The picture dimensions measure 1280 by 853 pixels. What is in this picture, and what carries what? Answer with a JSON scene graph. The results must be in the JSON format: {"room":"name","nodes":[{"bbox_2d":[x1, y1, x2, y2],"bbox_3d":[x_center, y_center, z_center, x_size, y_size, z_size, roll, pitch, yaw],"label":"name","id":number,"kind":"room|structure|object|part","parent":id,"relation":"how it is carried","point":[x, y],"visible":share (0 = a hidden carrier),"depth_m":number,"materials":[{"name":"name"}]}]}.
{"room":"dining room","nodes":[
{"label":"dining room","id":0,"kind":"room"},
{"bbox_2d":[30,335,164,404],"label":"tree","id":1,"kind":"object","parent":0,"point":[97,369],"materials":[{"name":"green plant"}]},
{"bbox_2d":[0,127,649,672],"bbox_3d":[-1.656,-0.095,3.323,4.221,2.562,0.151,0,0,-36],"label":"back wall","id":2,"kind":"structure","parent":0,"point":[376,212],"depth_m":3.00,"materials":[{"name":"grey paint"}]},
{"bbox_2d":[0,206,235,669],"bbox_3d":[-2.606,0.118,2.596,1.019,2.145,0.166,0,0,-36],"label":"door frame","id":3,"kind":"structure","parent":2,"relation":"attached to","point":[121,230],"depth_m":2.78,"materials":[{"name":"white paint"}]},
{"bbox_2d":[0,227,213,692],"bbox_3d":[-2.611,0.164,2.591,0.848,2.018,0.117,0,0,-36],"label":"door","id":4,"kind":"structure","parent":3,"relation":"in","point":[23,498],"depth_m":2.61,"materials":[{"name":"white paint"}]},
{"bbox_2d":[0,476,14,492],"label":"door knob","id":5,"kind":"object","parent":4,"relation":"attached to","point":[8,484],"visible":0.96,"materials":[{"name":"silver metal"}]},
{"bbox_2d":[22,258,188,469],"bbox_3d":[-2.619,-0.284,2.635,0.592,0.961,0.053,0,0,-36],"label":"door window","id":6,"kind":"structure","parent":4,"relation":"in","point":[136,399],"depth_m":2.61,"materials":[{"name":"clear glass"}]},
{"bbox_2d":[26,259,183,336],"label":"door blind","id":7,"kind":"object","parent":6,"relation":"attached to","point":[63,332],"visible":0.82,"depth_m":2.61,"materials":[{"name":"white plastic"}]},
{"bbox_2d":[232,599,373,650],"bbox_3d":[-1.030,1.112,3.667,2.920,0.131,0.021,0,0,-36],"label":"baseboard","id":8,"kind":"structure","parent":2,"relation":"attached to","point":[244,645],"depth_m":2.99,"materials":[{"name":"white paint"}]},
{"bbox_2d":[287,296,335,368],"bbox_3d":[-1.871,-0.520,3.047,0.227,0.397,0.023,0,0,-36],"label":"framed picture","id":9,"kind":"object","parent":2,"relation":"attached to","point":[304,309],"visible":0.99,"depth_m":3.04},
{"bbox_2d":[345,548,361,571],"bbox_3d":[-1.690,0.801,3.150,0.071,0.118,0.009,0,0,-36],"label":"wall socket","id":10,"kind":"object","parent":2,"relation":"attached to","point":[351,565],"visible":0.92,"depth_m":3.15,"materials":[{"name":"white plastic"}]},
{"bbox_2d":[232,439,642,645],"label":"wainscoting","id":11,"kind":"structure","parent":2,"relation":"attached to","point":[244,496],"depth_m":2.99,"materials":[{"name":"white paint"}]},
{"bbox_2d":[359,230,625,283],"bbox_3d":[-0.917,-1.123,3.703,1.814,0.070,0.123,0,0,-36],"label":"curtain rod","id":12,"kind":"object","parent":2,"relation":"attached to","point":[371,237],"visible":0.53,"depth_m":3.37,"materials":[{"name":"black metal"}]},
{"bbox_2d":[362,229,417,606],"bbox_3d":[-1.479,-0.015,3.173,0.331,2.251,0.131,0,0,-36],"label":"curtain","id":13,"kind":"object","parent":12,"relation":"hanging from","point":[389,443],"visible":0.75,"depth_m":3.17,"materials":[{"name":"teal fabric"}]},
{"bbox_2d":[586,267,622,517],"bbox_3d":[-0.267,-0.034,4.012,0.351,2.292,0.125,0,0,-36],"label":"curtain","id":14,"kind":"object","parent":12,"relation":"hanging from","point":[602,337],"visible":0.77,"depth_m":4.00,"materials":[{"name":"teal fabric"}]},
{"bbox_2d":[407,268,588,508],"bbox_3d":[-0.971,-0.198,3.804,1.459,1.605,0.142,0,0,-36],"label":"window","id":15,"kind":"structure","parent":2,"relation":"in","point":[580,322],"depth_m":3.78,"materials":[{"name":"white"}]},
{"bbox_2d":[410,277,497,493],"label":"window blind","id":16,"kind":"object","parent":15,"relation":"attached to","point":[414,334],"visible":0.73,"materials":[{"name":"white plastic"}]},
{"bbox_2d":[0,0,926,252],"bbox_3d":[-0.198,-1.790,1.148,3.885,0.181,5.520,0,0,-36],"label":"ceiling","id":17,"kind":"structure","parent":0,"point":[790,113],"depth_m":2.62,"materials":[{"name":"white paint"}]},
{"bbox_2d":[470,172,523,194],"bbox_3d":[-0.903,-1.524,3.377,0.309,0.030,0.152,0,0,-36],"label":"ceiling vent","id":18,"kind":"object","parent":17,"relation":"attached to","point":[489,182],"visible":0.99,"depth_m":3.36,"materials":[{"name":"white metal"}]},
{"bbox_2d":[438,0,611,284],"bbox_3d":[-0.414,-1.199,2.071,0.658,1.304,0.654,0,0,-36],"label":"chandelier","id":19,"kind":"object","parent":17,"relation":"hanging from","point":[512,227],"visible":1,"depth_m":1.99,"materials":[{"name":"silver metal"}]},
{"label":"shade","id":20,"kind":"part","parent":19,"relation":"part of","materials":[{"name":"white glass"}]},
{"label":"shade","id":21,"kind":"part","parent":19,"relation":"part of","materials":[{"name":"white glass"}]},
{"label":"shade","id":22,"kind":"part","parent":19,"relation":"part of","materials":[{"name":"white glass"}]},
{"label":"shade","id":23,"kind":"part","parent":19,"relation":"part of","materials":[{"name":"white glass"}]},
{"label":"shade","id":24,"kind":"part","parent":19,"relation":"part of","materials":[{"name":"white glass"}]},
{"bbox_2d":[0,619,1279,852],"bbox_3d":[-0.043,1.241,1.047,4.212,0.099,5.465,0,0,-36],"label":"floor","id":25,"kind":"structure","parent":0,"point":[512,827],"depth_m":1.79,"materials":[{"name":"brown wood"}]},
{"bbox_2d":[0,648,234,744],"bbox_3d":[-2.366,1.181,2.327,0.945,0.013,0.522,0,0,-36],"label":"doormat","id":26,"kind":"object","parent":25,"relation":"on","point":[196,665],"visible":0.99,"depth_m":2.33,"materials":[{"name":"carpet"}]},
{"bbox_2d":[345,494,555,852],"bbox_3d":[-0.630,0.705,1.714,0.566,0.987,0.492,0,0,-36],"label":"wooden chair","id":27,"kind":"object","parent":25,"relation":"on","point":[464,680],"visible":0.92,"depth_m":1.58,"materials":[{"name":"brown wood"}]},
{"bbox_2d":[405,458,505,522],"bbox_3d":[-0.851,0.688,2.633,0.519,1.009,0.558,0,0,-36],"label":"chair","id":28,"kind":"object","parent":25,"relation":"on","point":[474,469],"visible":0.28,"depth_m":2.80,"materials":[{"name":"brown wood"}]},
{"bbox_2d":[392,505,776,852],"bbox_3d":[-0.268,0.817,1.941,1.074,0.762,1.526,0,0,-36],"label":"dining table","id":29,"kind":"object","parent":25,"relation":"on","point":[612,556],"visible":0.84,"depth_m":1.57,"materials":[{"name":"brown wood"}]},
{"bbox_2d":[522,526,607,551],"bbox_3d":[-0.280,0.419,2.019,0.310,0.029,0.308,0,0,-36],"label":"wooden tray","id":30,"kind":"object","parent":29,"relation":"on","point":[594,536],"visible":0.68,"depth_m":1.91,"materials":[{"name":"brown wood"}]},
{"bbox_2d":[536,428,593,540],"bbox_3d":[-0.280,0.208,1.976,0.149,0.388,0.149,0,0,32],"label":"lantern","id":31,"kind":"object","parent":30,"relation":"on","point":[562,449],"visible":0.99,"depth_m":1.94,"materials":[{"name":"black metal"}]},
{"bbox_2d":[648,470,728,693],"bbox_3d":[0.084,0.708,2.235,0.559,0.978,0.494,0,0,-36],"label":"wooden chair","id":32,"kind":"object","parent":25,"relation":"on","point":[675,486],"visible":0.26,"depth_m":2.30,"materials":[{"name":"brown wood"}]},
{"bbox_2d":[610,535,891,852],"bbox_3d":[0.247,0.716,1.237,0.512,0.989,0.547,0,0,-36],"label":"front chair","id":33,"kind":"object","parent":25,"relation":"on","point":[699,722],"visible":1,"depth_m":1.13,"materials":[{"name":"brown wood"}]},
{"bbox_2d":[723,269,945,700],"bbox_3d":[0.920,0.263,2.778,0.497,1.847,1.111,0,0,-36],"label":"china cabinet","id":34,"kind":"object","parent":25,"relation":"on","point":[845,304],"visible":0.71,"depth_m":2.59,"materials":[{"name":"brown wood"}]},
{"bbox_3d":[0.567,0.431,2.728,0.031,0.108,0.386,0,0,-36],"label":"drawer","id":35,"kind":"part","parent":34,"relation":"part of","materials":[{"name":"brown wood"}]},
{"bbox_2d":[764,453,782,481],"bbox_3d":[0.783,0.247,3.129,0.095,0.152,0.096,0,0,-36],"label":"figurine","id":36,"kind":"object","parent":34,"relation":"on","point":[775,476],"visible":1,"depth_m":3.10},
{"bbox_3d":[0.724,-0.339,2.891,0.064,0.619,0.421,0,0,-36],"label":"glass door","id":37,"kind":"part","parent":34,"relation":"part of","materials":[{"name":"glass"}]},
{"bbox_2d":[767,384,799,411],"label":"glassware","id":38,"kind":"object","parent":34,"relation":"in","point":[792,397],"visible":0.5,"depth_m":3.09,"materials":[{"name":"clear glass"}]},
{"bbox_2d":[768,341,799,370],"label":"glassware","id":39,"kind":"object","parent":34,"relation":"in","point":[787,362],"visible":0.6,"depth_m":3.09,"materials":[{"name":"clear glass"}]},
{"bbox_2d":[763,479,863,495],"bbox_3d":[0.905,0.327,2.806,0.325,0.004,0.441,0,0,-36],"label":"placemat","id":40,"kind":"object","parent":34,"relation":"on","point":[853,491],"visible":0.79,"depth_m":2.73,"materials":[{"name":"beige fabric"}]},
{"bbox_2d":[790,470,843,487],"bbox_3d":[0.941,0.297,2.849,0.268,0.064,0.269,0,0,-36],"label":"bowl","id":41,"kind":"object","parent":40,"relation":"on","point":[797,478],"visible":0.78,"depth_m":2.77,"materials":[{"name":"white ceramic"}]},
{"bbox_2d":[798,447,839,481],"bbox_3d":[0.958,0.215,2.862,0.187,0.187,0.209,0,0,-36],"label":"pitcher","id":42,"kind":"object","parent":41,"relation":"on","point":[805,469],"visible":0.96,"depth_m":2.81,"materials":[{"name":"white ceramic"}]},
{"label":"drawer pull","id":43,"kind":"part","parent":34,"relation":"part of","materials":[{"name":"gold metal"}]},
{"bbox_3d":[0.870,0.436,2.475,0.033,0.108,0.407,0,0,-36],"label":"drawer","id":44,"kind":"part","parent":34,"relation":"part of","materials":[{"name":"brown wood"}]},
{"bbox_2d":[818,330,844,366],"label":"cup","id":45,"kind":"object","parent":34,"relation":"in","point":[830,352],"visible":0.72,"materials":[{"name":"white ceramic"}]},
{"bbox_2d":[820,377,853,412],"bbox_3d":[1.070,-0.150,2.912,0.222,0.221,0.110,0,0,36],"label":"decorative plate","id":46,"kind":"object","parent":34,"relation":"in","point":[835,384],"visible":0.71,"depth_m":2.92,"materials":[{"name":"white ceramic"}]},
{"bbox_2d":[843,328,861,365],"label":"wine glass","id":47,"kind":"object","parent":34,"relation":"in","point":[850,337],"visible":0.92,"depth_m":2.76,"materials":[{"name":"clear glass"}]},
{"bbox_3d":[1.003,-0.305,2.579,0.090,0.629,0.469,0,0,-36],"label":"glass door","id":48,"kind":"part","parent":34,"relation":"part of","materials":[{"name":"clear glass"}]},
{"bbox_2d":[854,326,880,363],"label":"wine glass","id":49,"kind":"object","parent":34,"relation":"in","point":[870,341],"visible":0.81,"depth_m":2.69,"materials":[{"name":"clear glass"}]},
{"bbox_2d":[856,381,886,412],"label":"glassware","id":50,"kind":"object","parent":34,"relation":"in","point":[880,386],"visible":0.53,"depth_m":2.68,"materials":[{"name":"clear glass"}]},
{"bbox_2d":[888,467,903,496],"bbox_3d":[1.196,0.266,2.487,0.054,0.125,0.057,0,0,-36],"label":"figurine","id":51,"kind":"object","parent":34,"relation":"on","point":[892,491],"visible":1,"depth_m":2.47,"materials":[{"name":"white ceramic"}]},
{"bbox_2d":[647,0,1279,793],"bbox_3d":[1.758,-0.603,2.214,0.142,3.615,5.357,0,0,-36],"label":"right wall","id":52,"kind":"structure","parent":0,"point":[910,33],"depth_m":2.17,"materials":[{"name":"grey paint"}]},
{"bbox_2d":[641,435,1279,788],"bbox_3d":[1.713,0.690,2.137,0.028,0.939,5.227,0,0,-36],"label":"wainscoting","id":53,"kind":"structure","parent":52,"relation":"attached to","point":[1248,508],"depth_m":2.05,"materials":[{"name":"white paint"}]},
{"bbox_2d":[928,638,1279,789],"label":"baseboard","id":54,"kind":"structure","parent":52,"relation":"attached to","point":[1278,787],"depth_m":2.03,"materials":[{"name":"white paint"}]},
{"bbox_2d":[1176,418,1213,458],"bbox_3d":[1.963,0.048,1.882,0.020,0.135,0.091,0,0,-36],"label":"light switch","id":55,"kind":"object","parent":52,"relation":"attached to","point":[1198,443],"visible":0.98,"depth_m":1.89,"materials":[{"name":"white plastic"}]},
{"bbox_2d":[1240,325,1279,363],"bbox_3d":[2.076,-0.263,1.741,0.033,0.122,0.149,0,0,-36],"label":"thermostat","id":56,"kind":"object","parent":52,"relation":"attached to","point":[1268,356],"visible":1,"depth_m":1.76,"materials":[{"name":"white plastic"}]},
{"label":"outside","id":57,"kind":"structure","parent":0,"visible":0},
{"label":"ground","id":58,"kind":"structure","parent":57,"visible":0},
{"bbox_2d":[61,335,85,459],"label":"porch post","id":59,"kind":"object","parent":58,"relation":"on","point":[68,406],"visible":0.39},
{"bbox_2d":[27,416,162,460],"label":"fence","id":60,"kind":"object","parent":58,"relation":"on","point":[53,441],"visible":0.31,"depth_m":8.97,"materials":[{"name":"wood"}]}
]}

* [INSTRUCTIONS TO FOLLOW] Go through the data line by line and say how many lines contain "dining". Give the number alone.

* [EXERCISE RESPONSE] 3